## Your assignment
In the records below, begin at the line containing "By Sir Hassan Ali khan" and end at the line containing "An SDK (Software"; quote every line in that span exactly, including both boundary lines, and no others.

## Entries shown
*** Begin section ***

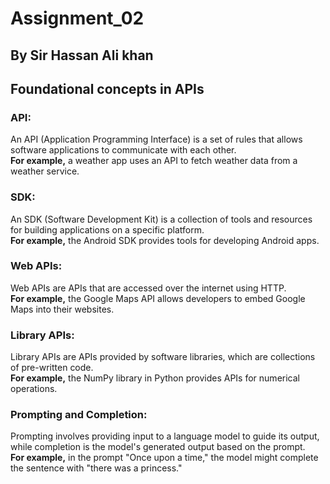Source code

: # Assignment_02
By Sir Hassan Ali khan
---
Foundational concepts in APIs
---
### **API:**  
An API (Application Programming Interface) is a set of rules that allows software applications to communicate with each other.\
**For example,** a weather app uses an API to fetch weather data from a weather service.   

### **SDK:**  
An SDK (Software Development Kit) is a collection of tools and resources for building applications on a specific platform.\
**For example,** the Android SDK provides tools for developing Android apps.   

### **Web APIs:** 
Web APIs are APIs that are accessed over the internet using HTTP.\
**For example,** the Google Maps API allows developers to embed Google Maps into their websites.   

### **Library APIs:**
Library APIs are APIs provided by software libraries, which are collections of pre-written code.\
**For example,** the NumPy library in Python provides APIs for numerical operations.   

### **Prompting and Completion:**
Prompting involves providing input to a language model to guide its output, while completion is the model's generated output based on the prompt.\
**For example,** in the prompt "Once upon a time," the model might complete the sentence with "there was a princess."
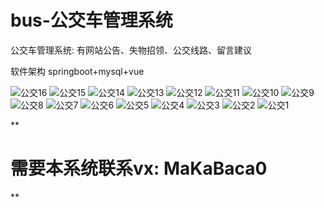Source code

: # bus-公交车管理系统

公交车管理系统: 有网站公告、失物招领、公交线路、留言建议

软件架构
springboot+mysql+vue

![公交16](https://github.com/MaCa-BaKa/bus-/assets/102128690/7846b9df-6be1-417a-998a-35c21d9df39b)
![公交15](https://github.com/MaCa-BaKa/bus-/assets/102128690/89c672c7-a88b-4db4-9827-3d99f02d4026)
![公交14](https://github.com/MaCa-BaKa/bus-/assets/102128690/97df2a17-3d76-4786-a6d3-095fcbd6a7d8)
![公交13](https://github.com/MaCa-BaKa/bus-/assets/102128690/7584b563-964b-42bd-8ade-7c61f8166d2d)
![公交12](https://github.com/MaCa-BaKa/bus-/assets/102128690/e276e92e-809a-491b-9560-657d9088de96)
![公交11](https://github.com/MaCa-BaKa/bus-/assets/102128690/96d3acb2-e7d3-42ea-bd00-737d932b9a29)
![公交10](https://github.com/MaCa-BaKa/bus-/assets/102128690/86c3b8cf-b7f0-450f-966c-c8d804832220)
![公交9](https://github.com/MaCa-BaKa/bus-/assets/102128690/7ea666c9-e218-4d0b-9391-471030f4eac9)
![公交8](https://github.com/MaCa-BaKa/bus-/assets/102128690/f2a7be11-e9ff-45d6-8391-f59d87eda288)
![公交7](https://github.com/MaCa-BaKa/bus-/assets/102128690/3d079cf6-cf79-4cbc-851f-6515d6989bc4)
![公交6](https://github.com/MaCa-BaKa/bus-/assets/102128690/ffdaeeab-8a8f-4fdb-b29d-e734ff2e9718)
![公交5](https://github.com/MaCa-BaKa/bus-/assets/102128690/41e10de6-210f-4884-9051-6477f52131c9)
![公交4](https://github.com/MaCa-BaKa/bus-/assets/102128690/d9b310c9-55c9-4915-9b41-7b6f15f01618)
![公交3](https://github.com/MaCa-BaKa/bus-/assets/102128690/a2810c74-bcbb-4763-b1ce-35253f47b664)
![公交2](https://github.com/MaCa-BaKa/bus-/assets/102128690/53593cf5-1bdf-4dd5-bfa6-5d1c06c0d4fe)
![公交1](https://github.com/MaCa-BaKa/bus-/assets/102128690/059dee41-cbca-4cfc-95d8-525c14b9a666)

**

# 需要本系统联系vx: MaKaBaca0
**
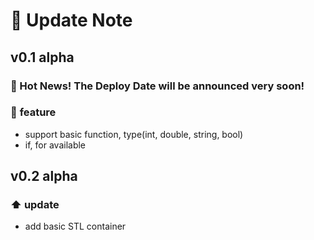 # :rocket: Update Note
## v0.1 alpha
### :mega: Hot News! The Deploy Date will be announced very soon!
### :pencil: **feature**
- support basic function, type(int, double, string, bool)
- if, for available

## v0.2 alpha
### :arrow_up: **update**
- add basic STL container


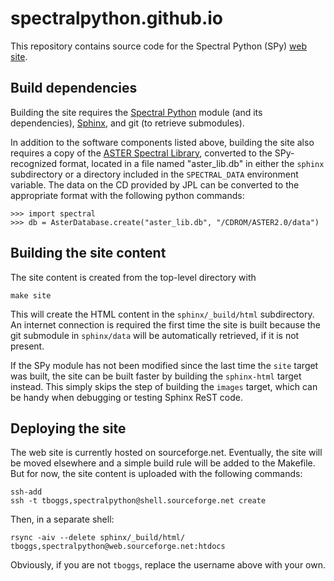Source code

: spectralpython.github.io
========================

This repository contains source code for the Spectral Python (SPy)
[web site](http://spectralpython.sourceforge.net).

## Build dependencies

Building the site requires the [Spectral Python](https://github.com/spectralpython/spectral)
module (and its dependencies), [Sphinx](http://sphinx-doc.org/), and git
(to retrieve submodules).

In addition to the software components listed above, building the site also
requires a copy of the [ASTER Spectral Library](http://speclib.jpl.nasa.gov/),
converted to the SPy-recognized format, located in a file named "aster_lib.db"
in either the `sphinx` subdirectory or a directory included in the
`SPECTRAL_DATA` environment variable. The data on the CD provided by JPL can
be converted to the appropriate format with the following python commands:

    >>> import spectral
    >>> db = AsterDatabase.create("aster_lib.db", "/CDROM/ASTER2.0/data")

## Building the site content

The site content is created from the top-level directory with

    make site

This will create the HTML content in the `sphinx/_build/html` subdirectory.
An internet connection is required the first time the site is built because
the git submodule in `sphinx/data` will be automatically retrieved, if it is
not present.

If the SPy module has not been modified since the last time the `site` target
was built, the site can be built faster by building the `sphinx-html` target
instead. This simply skips the step of building the `images` target, which can
be handy when debugging or testing Sphinx ReST code.

## Deploying the site

The web site is currently hosted on sourceforge.net. Eventually, the site
will be moved elsewhere and a simple build rule will be added to the Makefile.
But for now, the site content is uploaded with the following commands:

    ssh-add
    ssh -t tboggs,spectralpython@shell.sourceforge.net create

Then, in a separate shell:

    rsync -aiv --delete sphinx/_build/html/ tboggs,spectralpython@web.sourceforge.net:htdocs

Obviously, if you are not `tboggs`, replace the username above with your own.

*** End section ***

## The answer
By Sir Hassan Ali khan
---
Foundational concepts in APIs
---
### **API:**  
An API (Application Programming Interface) is a set of rules that allows software applications to communicate with each other.\
**For example,** a weather app uses an API to fetch weather data from a weather service.   

### **SDK:**  
An SDK (Software Development Kit) is a collection of tools and resources for building applications on a specific platform.\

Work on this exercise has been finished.